Hacienda San Antonio Cucul's website

Another visit to a local ritual, the Quinceaños, Mayan-style

 

Comments

  • CARLOS DANIEL GALLEGOS 14 years ago

    WOW! It brings back memories of my Yucatan wedding. Unlike the above story, my wedding was a modest one. Since my Esposa and I were of two different faiths, we could not marry in her church in Colonia Chuburna (calle 21). We had to settle on a wedding by the Registro Civil of Yucatan. The wedding was performed in espanol. I was born and raised in Texas. It was a wonderful experience, our Yucatan wedding. My wife's sister, drove us around to the streets of Merida, from Ary's parents house to the wedding location, blowing the horn often. Ary's brother paid for the location, which to me looked like and opened air park. We had a live band, for my bride and I to dance. Here in Texas, most Mexicanos have a rented Hall, usually owned by the Catholic church. Ary said that this place was such, although it was opened air. No roof. Ary's family got a nice room at the Hotel, down from Hotel Hyatt. Guess it was called Hotel Americana? My esposa, Ariadna, was the most beautiful bride ever, in her white dress. I didn't have a suit. I did have black dress pants, a white shirt, and a red tie. To make a long story short, my Yucatan wedding was just as wonderful as the story above. 9 de Octubre 2004, was when Carlos Gallegos of Texas married Ariadna Caceres Caceres of Merida. 5 1/2 years and counting. :-)

  • Brenda Thornton 14 years ago

    Sounds like quite a bash. I am afraid the days of partying till 4 in the morning are way gone for me.

  • PAULINA 14 years ago

    GREAT ARTICLE!!! AND VERY WELL DETAILED!!! IT WAS JUST A BEAUTIFUL WEDDING!

  • RJ 14 years ago

    Ain't love grand !! And more importantly, it is everywhere. As usual the writing and imagery on this site brings everything to life in full color, with all the emotions throbbing.

  • Khaki Scott 14 years ago

    It sounds as if Yucatecos have incorporated many elements of Louisiana's "chivaree" into their after-wedding celebrations. What fun! ...and what a great idea to keep the party going almost all night long. That keeps the perpetrators of the chivaree from following the bride and groom home to finish out the party! It is said that these after-wedding escapades were brought to Louisiana by the French.

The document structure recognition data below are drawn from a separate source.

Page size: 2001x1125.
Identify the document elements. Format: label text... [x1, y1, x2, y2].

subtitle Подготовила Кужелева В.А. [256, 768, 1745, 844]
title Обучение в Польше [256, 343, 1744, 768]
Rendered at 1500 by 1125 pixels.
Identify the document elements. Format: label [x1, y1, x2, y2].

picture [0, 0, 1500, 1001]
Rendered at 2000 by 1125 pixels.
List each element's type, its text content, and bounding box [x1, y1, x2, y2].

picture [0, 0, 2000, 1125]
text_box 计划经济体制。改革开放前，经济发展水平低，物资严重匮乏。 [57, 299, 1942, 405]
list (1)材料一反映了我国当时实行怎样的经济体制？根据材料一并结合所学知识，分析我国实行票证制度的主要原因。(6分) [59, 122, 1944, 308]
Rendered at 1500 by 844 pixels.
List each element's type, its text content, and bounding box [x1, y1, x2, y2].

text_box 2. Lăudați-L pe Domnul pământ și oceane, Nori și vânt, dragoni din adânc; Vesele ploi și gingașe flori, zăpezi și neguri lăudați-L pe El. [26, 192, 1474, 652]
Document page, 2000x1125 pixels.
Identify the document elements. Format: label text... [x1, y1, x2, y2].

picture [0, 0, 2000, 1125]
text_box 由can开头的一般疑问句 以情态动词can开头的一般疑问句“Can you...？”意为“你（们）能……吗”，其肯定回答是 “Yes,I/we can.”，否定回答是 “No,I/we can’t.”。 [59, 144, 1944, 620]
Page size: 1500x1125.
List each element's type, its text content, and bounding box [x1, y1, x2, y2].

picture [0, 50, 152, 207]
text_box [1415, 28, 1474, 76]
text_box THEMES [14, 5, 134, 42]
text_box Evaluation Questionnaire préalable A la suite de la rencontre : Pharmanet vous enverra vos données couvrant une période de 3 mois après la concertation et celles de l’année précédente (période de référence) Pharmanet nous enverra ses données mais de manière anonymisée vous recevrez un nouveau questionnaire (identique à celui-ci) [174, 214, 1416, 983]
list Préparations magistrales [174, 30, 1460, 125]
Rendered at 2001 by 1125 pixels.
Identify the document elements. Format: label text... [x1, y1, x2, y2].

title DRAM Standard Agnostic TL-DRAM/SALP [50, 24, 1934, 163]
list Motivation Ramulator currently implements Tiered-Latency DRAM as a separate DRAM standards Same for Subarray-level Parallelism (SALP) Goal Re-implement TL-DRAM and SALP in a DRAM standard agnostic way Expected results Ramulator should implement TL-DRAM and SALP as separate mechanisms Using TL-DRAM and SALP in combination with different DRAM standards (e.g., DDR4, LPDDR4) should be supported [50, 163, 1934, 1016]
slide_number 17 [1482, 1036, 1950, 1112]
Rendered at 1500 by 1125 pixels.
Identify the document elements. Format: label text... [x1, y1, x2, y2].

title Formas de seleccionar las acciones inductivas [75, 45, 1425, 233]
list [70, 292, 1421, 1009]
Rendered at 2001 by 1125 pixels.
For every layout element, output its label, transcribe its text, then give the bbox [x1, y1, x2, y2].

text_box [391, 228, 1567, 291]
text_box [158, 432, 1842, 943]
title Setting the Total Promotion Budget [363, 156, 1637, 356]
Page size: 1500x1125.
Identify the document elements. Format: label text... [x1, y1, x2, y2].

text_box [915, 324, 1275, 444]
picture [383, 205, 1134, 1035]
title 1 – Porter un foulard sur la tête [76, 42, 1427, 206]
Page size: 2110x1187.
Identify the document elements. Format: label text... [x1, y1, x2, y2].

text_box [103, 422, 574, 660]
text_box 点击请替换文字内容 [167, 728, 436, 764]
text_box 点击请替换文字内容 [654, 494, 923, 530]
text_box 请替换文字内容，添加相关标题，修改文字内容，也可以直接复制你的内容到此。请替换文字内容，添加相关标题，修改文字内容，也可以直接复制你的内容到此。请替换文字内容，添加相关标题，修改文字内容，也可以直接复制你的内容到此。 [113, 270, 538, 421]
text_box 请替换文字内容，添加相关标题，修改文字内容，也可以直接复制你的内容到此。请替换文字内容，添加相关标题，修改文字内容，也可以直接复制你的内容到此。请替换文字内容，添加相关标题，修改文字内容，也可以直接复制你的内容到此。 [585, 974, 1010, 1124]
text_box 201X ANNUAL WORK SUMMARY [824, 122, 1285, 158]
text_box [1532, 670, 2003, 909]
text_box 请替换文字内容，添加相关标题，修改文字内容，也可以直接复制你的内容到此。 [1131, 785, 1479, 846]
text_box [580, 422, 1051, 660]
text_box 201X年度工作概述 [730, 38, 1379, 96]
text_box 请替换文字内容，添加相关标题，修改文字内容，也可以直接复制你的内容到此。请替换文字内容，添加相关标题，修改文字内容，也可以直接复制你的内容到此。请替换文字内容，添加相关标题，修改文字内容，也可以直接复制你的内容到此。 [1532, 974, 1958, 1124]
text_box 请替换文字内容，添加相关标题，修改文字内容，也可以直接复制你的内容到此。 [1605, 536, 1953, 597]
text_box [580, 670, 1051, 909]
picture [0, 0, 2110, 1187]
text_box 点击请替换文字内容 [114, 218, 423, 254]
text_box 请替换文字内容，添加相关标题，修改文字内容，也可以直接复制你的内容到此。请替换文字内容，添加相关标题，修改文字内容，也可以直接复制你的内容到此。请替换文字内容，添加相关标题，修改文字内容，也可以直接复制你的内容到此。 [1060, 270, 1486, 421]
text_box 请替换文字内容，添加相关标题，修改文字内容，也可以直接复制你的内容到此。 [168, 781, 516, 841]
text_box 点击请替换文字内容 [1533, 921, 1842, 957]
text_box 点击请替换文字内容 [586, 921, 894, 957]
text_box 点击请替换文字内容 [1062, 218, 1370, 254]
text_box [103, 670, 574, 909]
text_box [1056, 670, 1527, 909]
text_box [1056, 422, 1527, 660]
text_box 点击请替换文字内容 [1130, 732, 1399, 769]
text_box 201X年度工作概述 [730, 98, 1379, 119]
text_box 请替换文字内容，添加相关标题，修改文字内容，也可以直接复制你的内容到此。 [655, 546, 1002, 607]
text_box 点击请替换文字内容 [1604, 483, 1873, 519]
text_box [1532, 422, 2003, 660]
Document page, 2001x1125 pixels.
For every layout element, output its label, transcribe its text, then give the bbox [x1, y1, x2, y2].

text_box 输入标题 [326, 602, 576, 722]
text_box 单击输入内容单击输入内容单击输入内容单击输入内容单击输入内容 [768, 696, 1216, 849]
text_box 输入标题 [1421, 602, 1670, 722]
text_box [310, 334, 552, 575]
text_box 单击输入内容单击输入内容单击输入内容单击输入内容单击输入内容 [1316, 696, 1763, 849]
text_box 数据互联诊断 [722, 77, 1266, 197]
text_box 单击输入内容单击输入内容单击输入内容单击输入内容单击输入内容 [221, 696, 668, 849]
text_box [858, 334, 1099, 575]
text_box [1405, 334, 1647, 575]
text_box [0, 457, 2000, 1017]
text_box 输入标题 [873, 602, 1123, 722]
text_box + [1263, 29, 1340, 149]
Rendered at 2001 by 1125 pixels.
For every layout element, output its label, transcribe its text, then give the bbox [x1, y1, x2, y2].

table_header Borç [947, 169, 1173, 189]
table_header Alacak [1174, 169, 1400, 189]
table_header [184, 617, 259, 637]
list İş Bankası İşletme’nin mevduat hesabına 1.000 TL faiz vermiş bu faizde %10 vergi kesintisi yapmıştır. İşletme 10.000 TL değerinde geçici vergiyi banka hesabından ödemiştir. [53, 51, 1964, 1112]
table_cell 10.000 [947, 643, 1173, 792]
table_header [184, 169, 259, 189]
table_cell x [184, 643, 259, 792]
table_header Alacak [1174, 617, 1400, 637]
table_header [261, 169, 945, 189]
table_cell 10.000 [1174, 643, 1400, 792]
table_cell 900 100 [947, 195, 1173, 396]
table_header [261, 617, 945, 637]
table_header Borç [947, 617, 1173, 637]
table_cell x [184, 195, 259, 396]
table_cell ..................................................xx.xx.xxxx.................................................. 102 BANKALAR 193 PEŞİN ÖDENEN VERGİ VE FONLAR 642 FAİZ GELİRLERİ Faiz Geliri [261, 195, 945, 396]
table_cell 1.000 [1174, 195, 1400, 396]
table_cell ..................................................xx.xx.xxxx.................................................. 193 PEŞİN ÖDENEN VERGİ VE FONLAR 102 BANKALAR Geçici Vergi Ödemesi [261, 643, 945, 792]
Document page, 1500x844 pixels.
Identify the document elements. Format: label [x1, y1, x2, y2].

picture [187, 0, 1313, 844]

  • Maru Medina-Hollmann 14 years ago

    What a treat this lovely review was!
    But, I'm not sure here in the Yucatan at least, guest pin money onto the bride's veil.
    I been to quite a few weddings in my 51 years of age, (from modest to luxury) and this I have only seen in Canada, in a Italian wedding.
    Maybe somewhere else in Mexico? I don't know. Maybe even here, but I just haven't seen it.
    But is just great to read a wedding review described through your Mexico adoring eyes.